Is there a convention that already exists as it relates to the language or framework you are using?
For example, jQuery plugins are almost always licensed under the MIT license, and Perl modules are almost always licensed "under the same terms as Perl itself," or in other words the Artistic license.
If a strong convention exists, follow suit. Don't be that person who bucks a popular trend just because you think you know better. Granted, you might know better, but I personally feel it is better to respects the norms and traditions of each community you participate in rather than trying to assert your own personal worldview vis-a-vis licenses.
My personal bias is for Artistic, BSD or MIT. The reason being largely has to do with maintaining my own personal rights regarding the license my code is distributed under.
Remember when I mentioned at the beginning that it is the copyright holder's exclusive legal authority to license a work?
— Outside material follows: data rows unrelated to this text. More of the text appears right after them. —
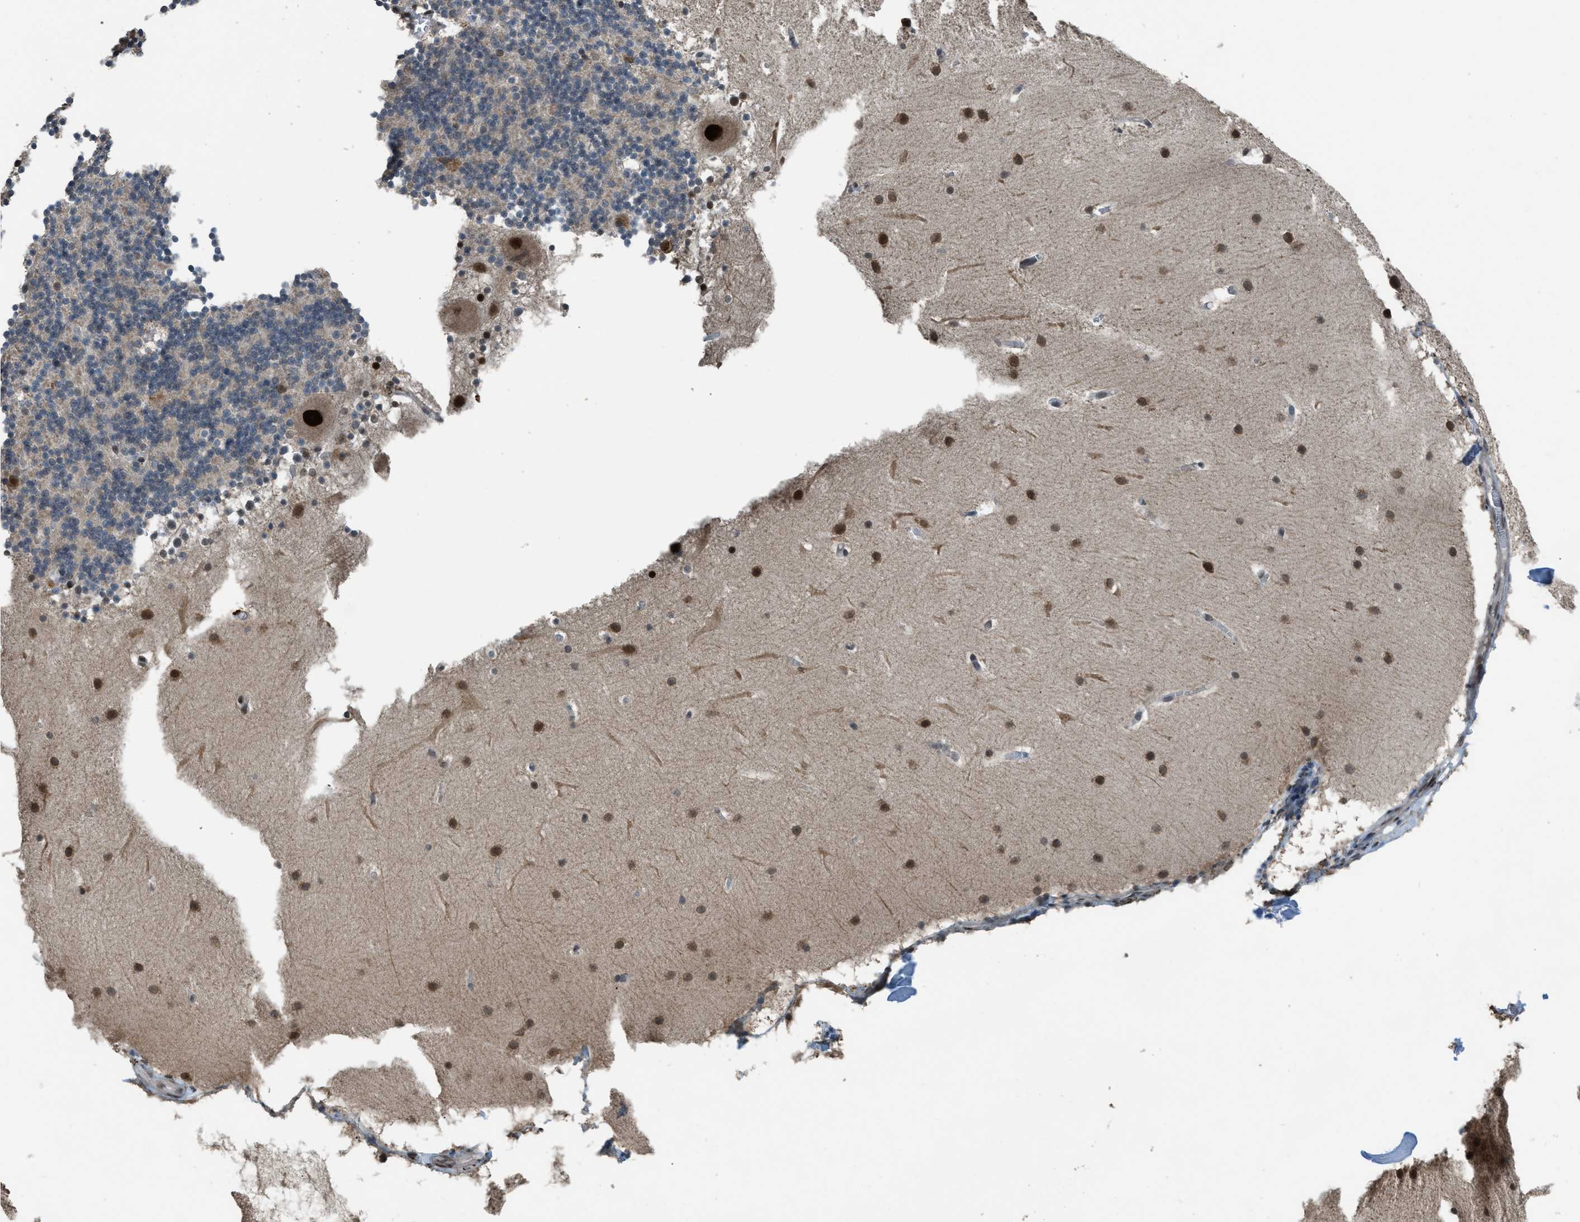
{"staining": {"intensity": "weak", "quantity": "<25%", "location": "cytoplasmic/membranous"}, "tissue": "cerebellum", "cell_type": "Cells in granular layer", "image_type": "normal", "snomed": [{"axis": "morphology", "description": "Normal tissue, NOS"}, {"axis": "topography", "description": "Cerebellum"}], "caption": "Immunohistochemistry of normal cerebellum shows no positivity in cells in granular layer. (Brightfield microscopy of DAB IHC at high magnification).", "gene": "KPNA6", "patient": {"sex": "male", "age": 45}}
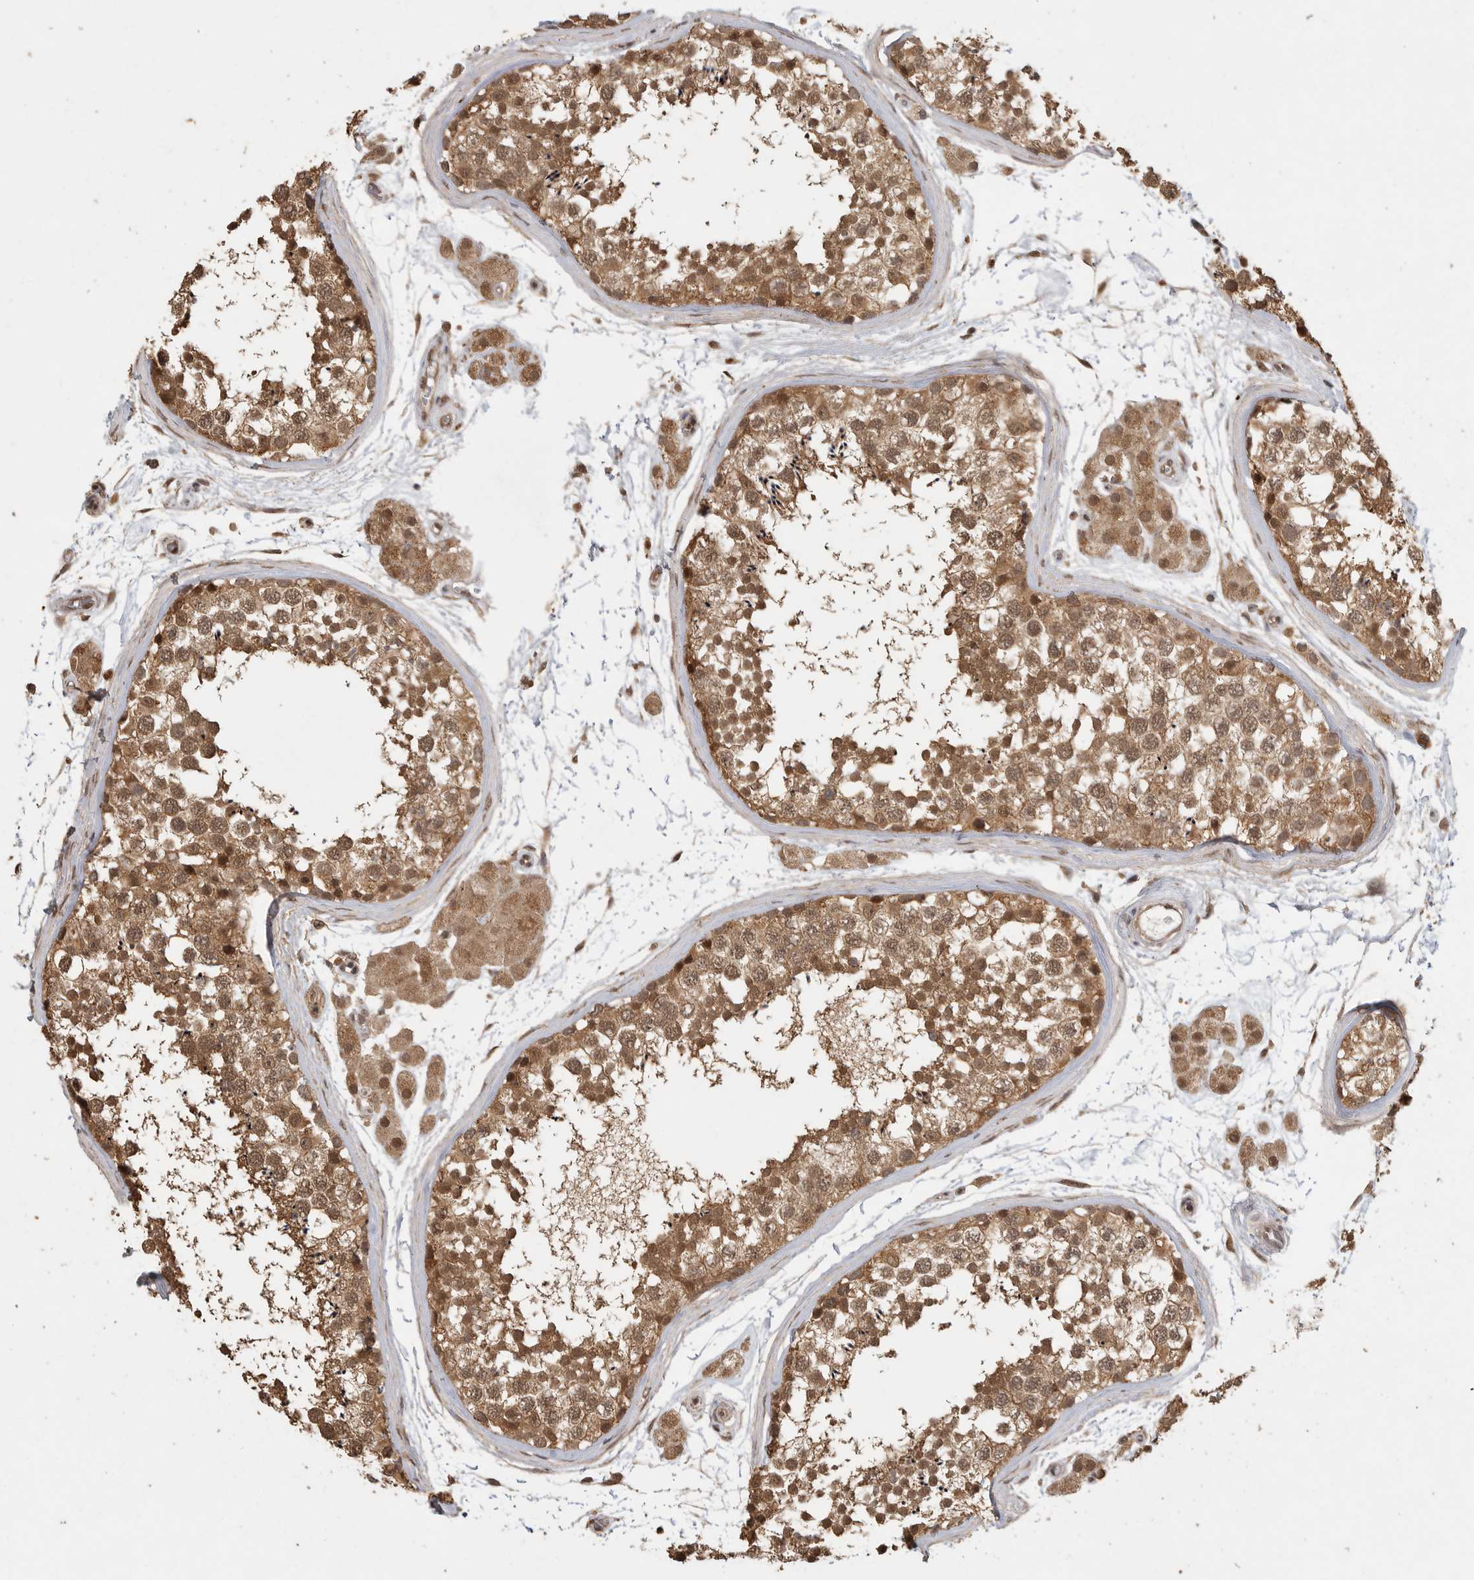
{"staining": {"intensity": "moderate", "quantity": ">75%", "location": "cytoplasmic/membranous,nuclear"}, "tissue": "testis", "cell_type": "Cells in seminiferous ducts", "image_type": "normal", "snomed": [{"axis": "morphology", "description": "Normal tissue, NOS"}, {"axis": "topography", "description": "Testis"}], "caption": "This photomicrograph reveals IHC staining of benign human testis, with medium moderate cytoplasmic/membranous,nuclear positivity in about >75% of cells in seminiferous ducts.", "gene": "DFFA", "patient": {"sex": "male", "age": 56}}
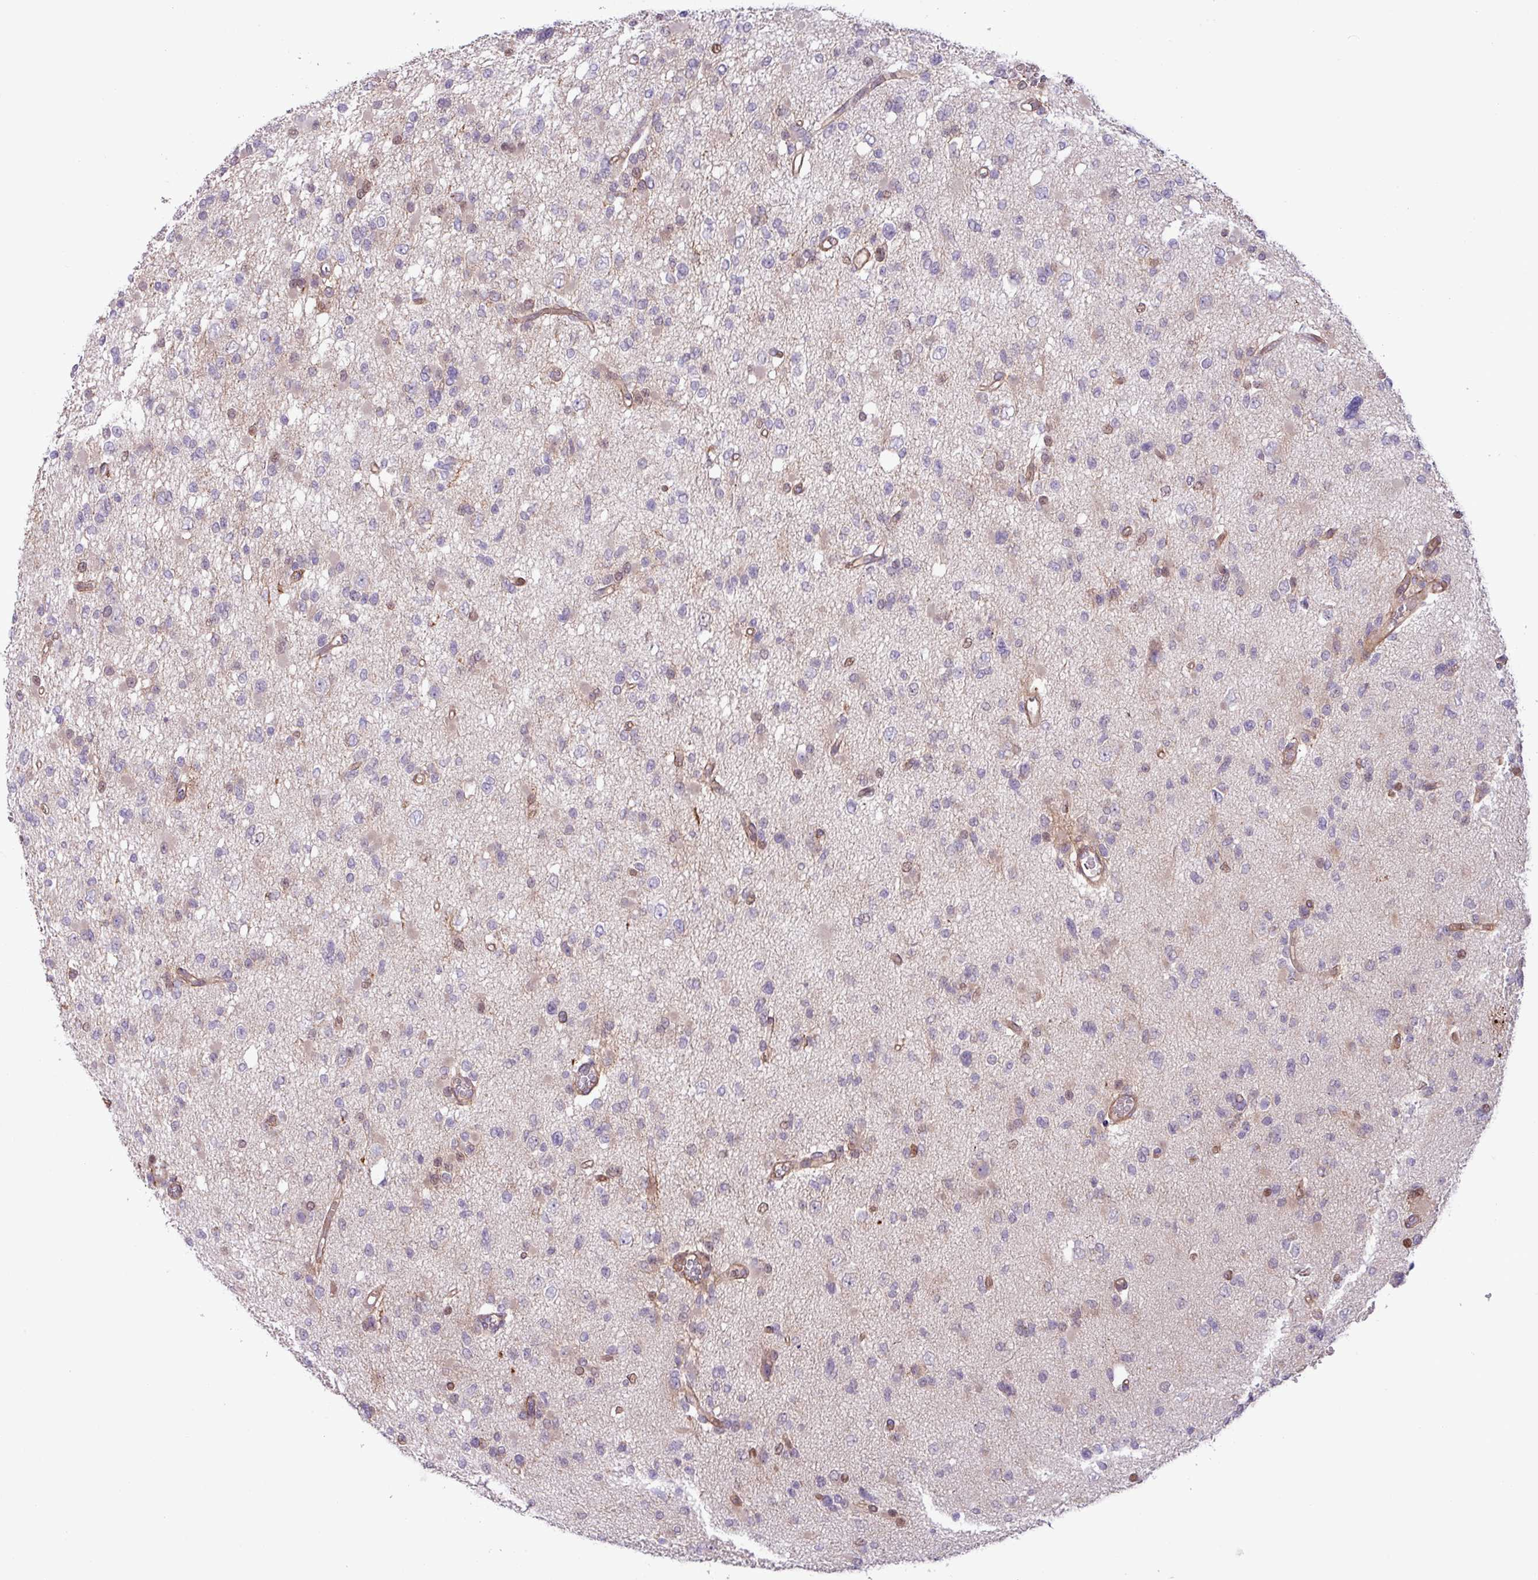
{"staining": {"intensity": "negative", "quantity": "none", "location": "none"}, "tissue": "glioma", "cell_type": "Tumor cells", "image_type": "cancer", "snomed": [{"axis": "morphology", "description": "Glioma, malignant, Low grade"}, {"axis": "topography", "description": "Brain"}], "caption": "A high-resolution histopathology image shows IHC staining of glioma, which shows no significant expression in tumor cells. (Immunohistochemistry, brightfield microscopy, high magnification).", "gene": "CNTRL", "patient": {"sex": "female", "age": 22}}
Well in the world of open source, the probability of having multiple copyright holders is high. Remember that feature you integrated from John Smith into your code? Doing so made John Smith a joint holder of your code's copyright. Which means, that if you ever wanted to relicense the code for some reason, then you would need to get John Smith's permission before doing so. The alternative is for John Smith a "contribution agreement" that would assign to you the copyright to his code.
As you can imagine, that kind of bureaucracy can be very annoying to people and might actually discourage their participation. Granted, choosing not to have all contributors assign the copyright of their GPLed contribution to you does not spell certain doom for your GPL project (look at WordPress for example, not to mention Linux itself). It really just all depends upon what your priorities are vis-a-vis protecting your code and your rights as it relates to that code.
The MIT, Artistic and BSD licenses avoid much of this bureaucracy, not by allowing you to re-designate the license without your contibutors' permission, but by preserving your right to redistribute their work along side any other code under any other license. It preserves their right to build proprietary, for profit components on top of your code base, allowing for a commercial ecosystem to evolve on your codebase - which is often very advantageous and the sign of a healthy project.